Stephen Liu, MD: We’re still trying to work out how immunotherapy and radiation work best together in a patient with lung cancer. They're not additive; we’re not looking for additive benefits. We’re looking for synergistic benefits and the effect that radiation has on the microenvironment, and the effect that chemotherapy has on the microenvironment, and the effect that the immunotherapy and radiation work together. Do we need to give them together or in sequence? Helen Ross, MD, at ASCO presented an update on one of the Alliance Foundation studies, AFT-16. It’s an early look at about 64 patients, and in that study they received PD-L1 inhibitor atezolizumab first, by itself. They did an early look to make sure patients weren't progressing. They completed 4 cycles, so 12 weeks of just PD-L1 inhibitor, an induction immunotherapy approach, then followed by chemoradiation at that point.

Then they looked at disease control rate, and it was high, but these different strategies, what's going to determine which is the best way to go, is which approach leads to more long-term survival, which approach leads to more cure.
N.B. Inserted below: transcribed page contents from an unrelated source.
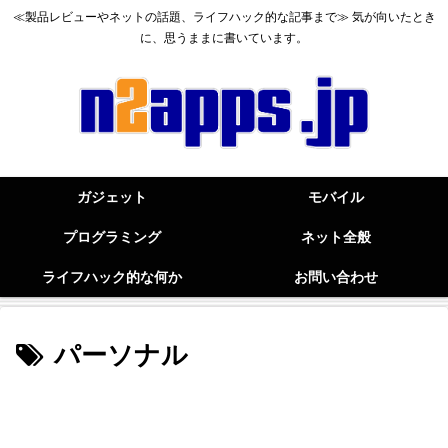
≪製品レビューやネットの話題、ライフハック的な記事まで≫ 気が向いたとき
に、思うままに書いています。
ガジェット
モバイル
プログラミング
ネット全般
ライフハック的な何か
お問い合わせ
パーソナル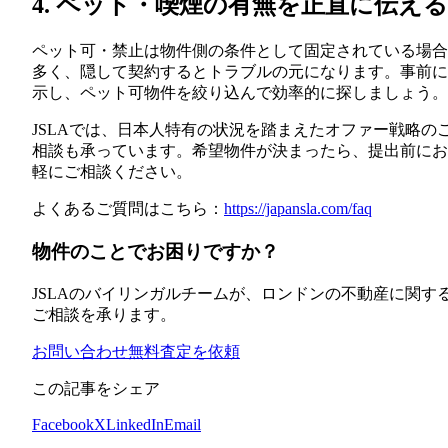
4. ペット・喫煙の有無を正直に伝える
ペット可・禁止は物件側の条件として固定されている場合
多く、隠して契約するとトラブルの元になります。事前に
示し、ペット可物件を絞り込んで効率的に探しましょう。
JSLAでは、日本人特有の状況を踏まえたオファー戦略の
相談も承っています。希望物件が決まったら、提出前にお
軽にご相談ください。
よくあるご質問はこちら：
https://japansla.com/faq
物件のことでお困りですか？
JSLAのバイリンガルチームが、ロンドンの不動産に関す
ご相談を承ります。
お問い合わせ
無料査定を依頼
この記事をシェア
Facebook
X
LinkedIn
Email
Right now, we have disease control rate, we have early responses, we have landmark PFS [progression-free survival] rates, but we don’t have what that 3-, 5-year tail will be, and I think that’s going to help guide us more so.

We also saw in the Alliance trial there was a little bit of toxicity. While it was relatively well tolerated, we did see some grade 3 toxicity, 1 episode of colitis, 1 episode of Guillain-Barre syndrome. If we’re looking at strategies that maybe jeopardize the definitive or curative treatment, be it surgery or radiation, that’s something we have to look very closely at.

Mark Socinski, MD: Roy, your thoughts there and then your thoughts on the immuno [immunotherapy] combos, like CTLA-4, added to this scenario?

Roy S. Herbst, MD, PhD: My first thought is you would want to move immunotherapy as early as possible because the tail in the curve is clearly there for some patients, and you’re getting it to them earlier and it can only be better. That said, we can’t forget that before recently our curative therapy in lung cancer was chemoradiation in patients who were unresectable. You want to make sure we don’t compromise giving those full doses of chemotherapy and radiation. If immunotherapy can be given concurrently and there are not toxicity issues, and full doses of those drugs can be given, yes, I’d say go ahead and do it, and give the immunotherapy more time to work.

As far as immune combos, that’s again, if you don’t see activity in the metastatic setting, I’m hard pressed to want to bring it forward with the added toxicities of a combo to the early stage curative setting. Certainly, it can be tried, and neoadjuvant approaches are good ones, we’ll talk about that in a bit because that gives you the ability to biologically look at what's happening and understand primary resistance, but I’m not that enthusiastic.